I believe “Heavy is the head that wears the crown.” Being the one single official, the one single, fallible human being making decisions that impact whether others have food on the table or a roof over their head is akin to a dictatorship. And ridiculous. “More heads are better than one,” is a philosophy that applies!

Democrat or Republican, we should be able to understand and embrace the concept of granting authority for immediate action that is  subject to review.
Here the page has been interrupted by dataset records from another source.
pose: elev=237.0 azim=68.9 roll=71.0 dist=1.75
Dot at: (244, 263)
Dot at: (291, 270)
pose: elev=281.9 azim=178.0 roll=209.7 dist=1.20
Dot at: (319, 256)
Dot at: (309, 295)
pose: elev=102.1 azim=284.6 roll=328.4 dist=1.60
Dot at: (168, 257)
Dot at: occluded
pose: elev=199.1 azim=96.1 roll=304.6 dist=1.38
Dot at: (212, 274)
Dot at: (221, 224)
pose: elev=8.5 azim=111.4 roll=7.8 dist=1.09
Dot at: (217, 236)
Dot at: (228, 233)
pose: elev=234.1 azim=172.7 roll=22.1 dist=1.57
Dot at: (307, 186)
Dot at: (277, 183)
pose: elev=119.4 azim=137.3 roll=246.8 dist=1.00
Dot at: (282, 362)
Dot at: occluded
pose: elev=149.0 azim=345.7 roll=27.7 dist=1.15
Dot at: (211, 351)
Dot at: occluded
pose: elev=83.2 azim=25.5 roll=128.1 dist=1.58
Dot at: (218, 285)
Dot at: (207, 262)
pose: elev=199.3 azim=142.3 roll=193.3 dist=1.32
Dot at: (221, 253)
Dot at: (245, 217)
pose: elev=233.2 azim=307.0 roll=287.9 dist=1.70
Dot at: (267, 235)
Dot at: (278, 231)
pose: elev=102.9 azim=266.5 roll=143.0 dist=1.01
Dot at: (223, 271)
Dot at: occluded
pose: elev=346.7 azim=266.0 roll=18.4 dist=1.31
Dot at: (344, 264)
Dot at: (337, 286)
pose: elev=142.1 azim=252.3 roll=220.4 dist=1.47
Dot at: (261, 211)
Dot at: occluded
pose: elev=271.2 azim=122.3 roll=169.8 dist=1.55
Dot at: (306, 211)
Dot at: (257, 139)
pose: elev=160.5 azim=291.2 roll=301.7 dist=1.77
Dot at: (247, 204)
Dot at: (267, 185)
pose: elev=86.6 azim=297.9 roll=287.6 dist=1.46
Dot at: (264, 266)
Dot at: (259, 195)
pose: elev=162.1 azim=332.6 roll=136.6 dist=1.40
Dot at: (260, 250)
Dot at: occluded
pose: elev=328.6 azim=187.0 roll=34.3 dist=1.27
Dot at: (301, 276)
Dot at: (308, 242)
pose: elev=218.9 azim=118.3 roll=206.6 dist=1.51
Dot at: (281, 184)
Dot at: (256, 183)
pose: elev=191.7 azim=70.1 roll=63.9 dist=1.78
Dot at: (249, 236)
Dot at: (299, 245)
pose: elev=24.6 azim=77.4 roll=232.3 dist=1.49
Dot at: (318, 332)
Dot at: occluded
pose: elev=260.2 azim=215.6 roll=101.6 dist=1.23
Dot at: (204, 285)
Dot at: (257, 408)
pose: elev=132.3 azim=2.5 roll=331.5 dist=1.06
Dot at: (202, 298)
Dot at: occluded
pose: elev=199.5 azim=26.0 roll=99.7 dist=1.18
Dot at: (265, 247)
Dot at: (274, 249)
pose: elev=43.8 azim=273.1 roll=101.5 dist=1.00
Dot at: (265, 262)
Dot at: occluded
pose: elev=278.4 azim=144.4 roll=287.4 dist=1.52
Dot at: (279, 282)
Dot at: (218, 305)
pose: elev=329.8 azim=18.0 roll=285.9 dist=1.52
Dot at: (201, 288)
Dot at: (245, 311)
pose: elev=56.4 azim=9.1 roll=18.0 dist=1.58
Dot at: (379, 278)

I will never believe that there is not wisdom on both sides of the aisle that could  have benefitted all Nevadans subject to all parties participating in constructive, educated nonpartisan review of the decisions the Governor made. Surely there was  voices other than a few Republicans that could understand that more options needed to be considered before we came just short of destroyed our economy, damaging small business’ beyond repair, and impeding our children’s ability to  excel in school.

No single fallible, flawed man or woman has the wisdom of King Solomon. If we work within a structure that limits power without accountability ,we will come a damn sight closer.